La réaction ne produit que de la vapeur d'eau et du CO₂. Ni NOx, ni monoxyde de carbone, ni particules nocives. Pour un projet qui s'est engagé à respecter les normes environnementales les plus strictes dans le cadre de la Vision 2030, il ne s'agit pas d'un détail, mais d'une obligation de conformité.

? Fonctionne en milieu saturé d'eau

Les zones côtières et les chantiers d'excavation souterrains de NEOM sont fréquemment confrontés à la présence d'eau souterraine. Les tubes de fendage de papier du système O2 sont compatibles avec les forages remplis d'eau, ce qui les rend efficaces dans des conditions où les explosifs conventionnels nécessitent des opérations de drainage coûteuses.

? Libération d'énergie contrôlée

Contrairement à la fragmentation chaotique des explosifs conventionnels, le système à l'oxygène produit une fragmentation uniforme et prévisible de la roche, avec des fragments de taille constante.
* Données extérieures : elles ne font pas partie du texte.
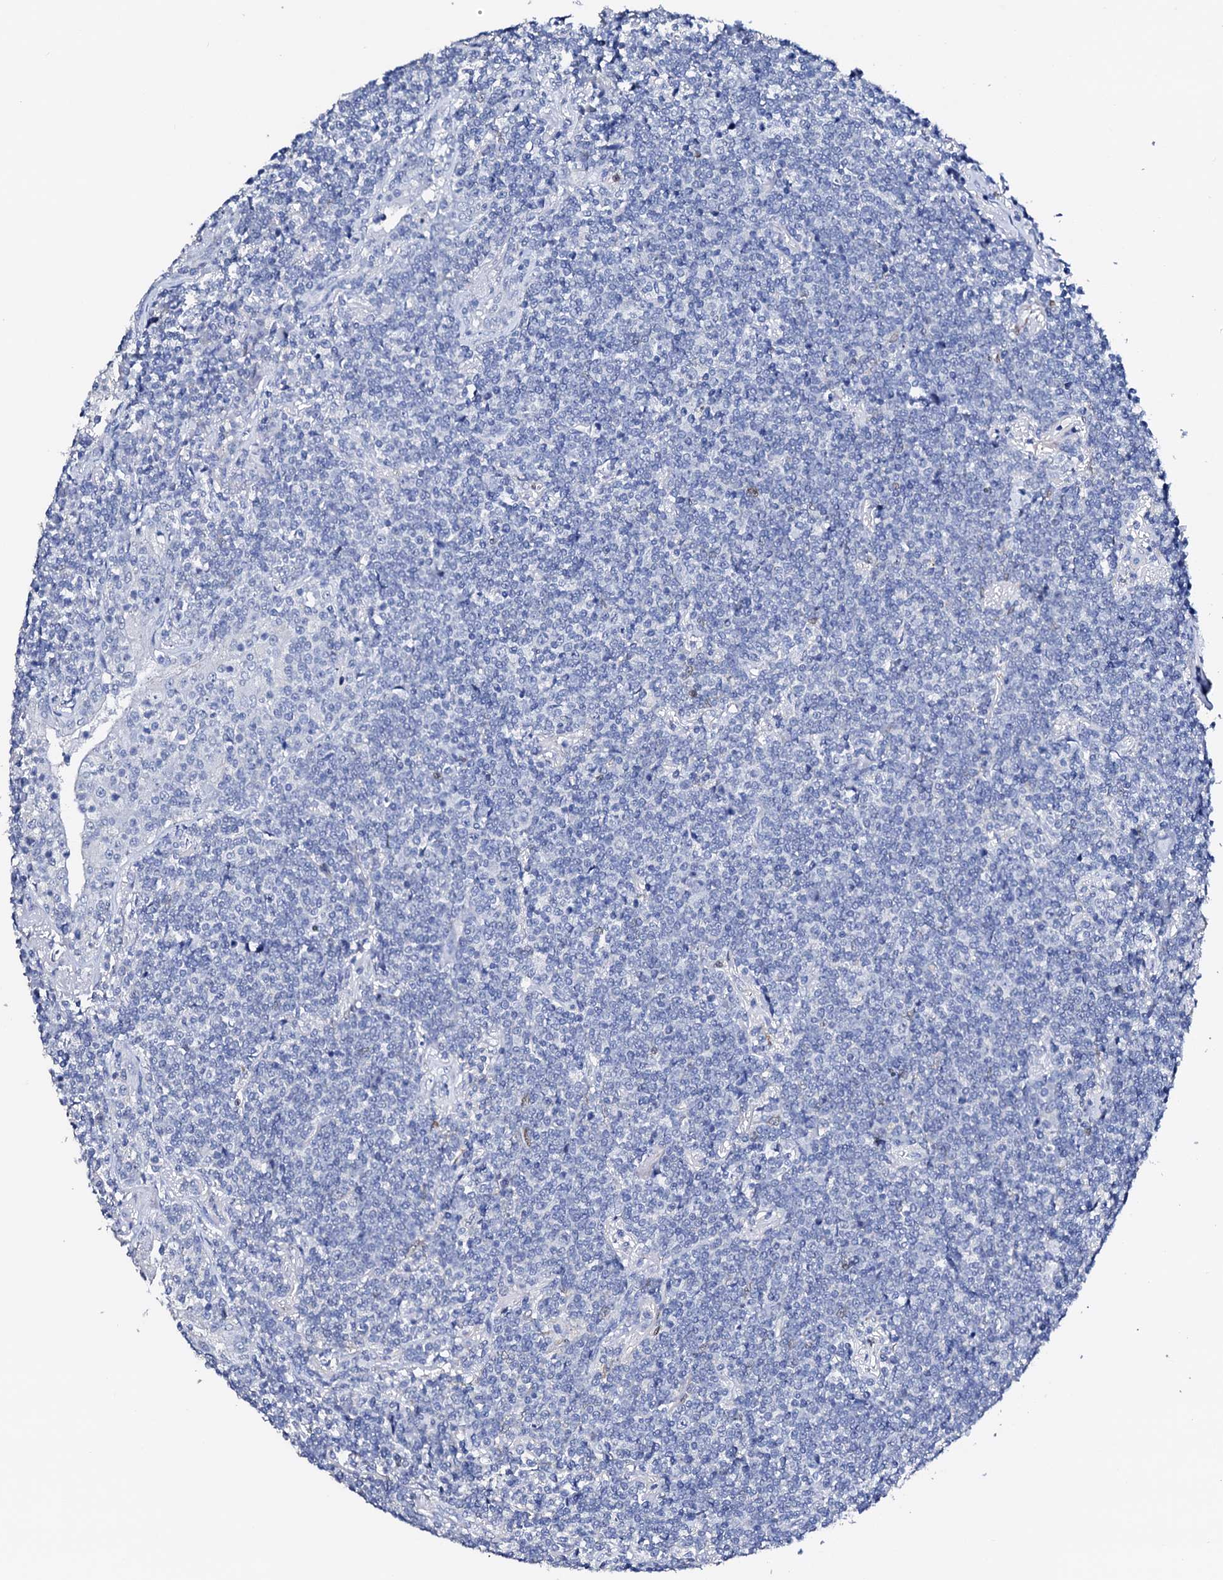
{"staining": {"intensity": "negative", "quantity": "none", "location": "none"}, "tissue": "lymphoma", "cell_type": "Tumor cells", "image_type": "cancer", "snomed": [{"axis": "morphology", "description": "Malignant lymphoma, non-Hodgkin's type, Low grade"}, {"axis": "topography", "description": "Lung"}], "caption": "There is no significant staining in tumor cells of malignant lymphoma, non-Hodgkin's type (low-grade).", "gene": "NRIP2", "patient": {"sex": "female", "age": 71}}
Cela réduit le besoin de concassage secondaire et produit un matériau granulaire plus facilement utilisable sur le chantier – un atout précieux lorsqu'il s'agit de construire une ville entière.

Application pratique : un scénario NEOM

Prenons l'exemple d'un défi d'excavation typique chez NEOM : une section de terrain rocheux dur nécessitant 50 000 m³ d'enlèvement contrôlé à proximité d'une zone de construction active.

Avec des explosifs conventionnels :

  • Délai d'autorisation : 2 à 4 semaines

  • Zone d'exclusion de sécurité : plus de 200 mètres (arrêt des travaux adjacents)

  • surveillance des vibrations dues à l'explosion requise

  • Les fumées toxiques nécessitent une période d'attente pour la ventilation/dispersion.

  • Estimation des coûts : 60,00060 000 à 150 000 pour les explosifs seulement

Avec le système de dynamitage de roches O2 :

  • Aucun permis d'explosifs requis — mobilisation immédiate

  • Zone d'exclusion de sécurité : 2 à 3 mètres (les travaux adjacents se poursuivent)

  • Aucune préoccupation concernant les vibrations d'explosion

  • Zéro émission toxique – sans délai d'attente

  • Estimation des coûts : environ 50 000 $ pour l’oxygène liquide et les tubes de séparation

  • Logistique : environ 2 conteneurs de 20 pieds

Résultat : mobilisation plus rapide, aucune interruption du flux de travail, coûts directs réduits et conformité environnementale totale.

Validation en situation réelle

Le système O2 n'est pas théorique — il a fait ses preuves sur le terrain dans des conditions exigeantes, sur plusieurs continents :

  • Carrières d'Asie du Sud-Est — Production de granulats à grand volume en milieu tropical

  • Exploitations minières en Amérique du Sud — Fragmentation à grande échelle du minerai dans les mines de cuivre et d'or

  • Projets de démolition urbaine — Démolition de roches en toute sécurité à proximité des bâtiments occupés

  • Applications sous-marines — Fragmentation efficace des roches en conditions d'immersion complète

Chacun de ces scénarios a validé la promesse fondamentale du système : une fragmentation efficace des roches sans les contraintes réglementaires, les compromis en matière de sécurité et l’impact environnemental des explosifs conventionnels.

Conclusion

Alors que les projets pharaoniques de NEOM et de l'Arabie saoudite repoussent sans cesse les limites du génie civil, les outils et les méthodes utilisés doivent évoluer en conséquence. Le système de dynamitage de roches à l'oxygène offre une solution convaincante : obtenir les mêmes résultats de fragmentation de la roche qu'avec les explosifs conventionnels, mais sans les délais d'autorisation, les zones d'exclusion de sécurité, les émissions toxiques et la complexité réglementaire.

Pour les chefs de projet, les responsables des achats et les dirigeants du secteur de la construction travaillant sur NEOM et des mégaprojets similaires au Moyen-Orient et en Amérique du Sud, le système O2 mérite d'être sérieusement considéré, non pas comme une alternative théorique, mais comme une solution éprouvée et validée sur le terrain, prête à être déployée.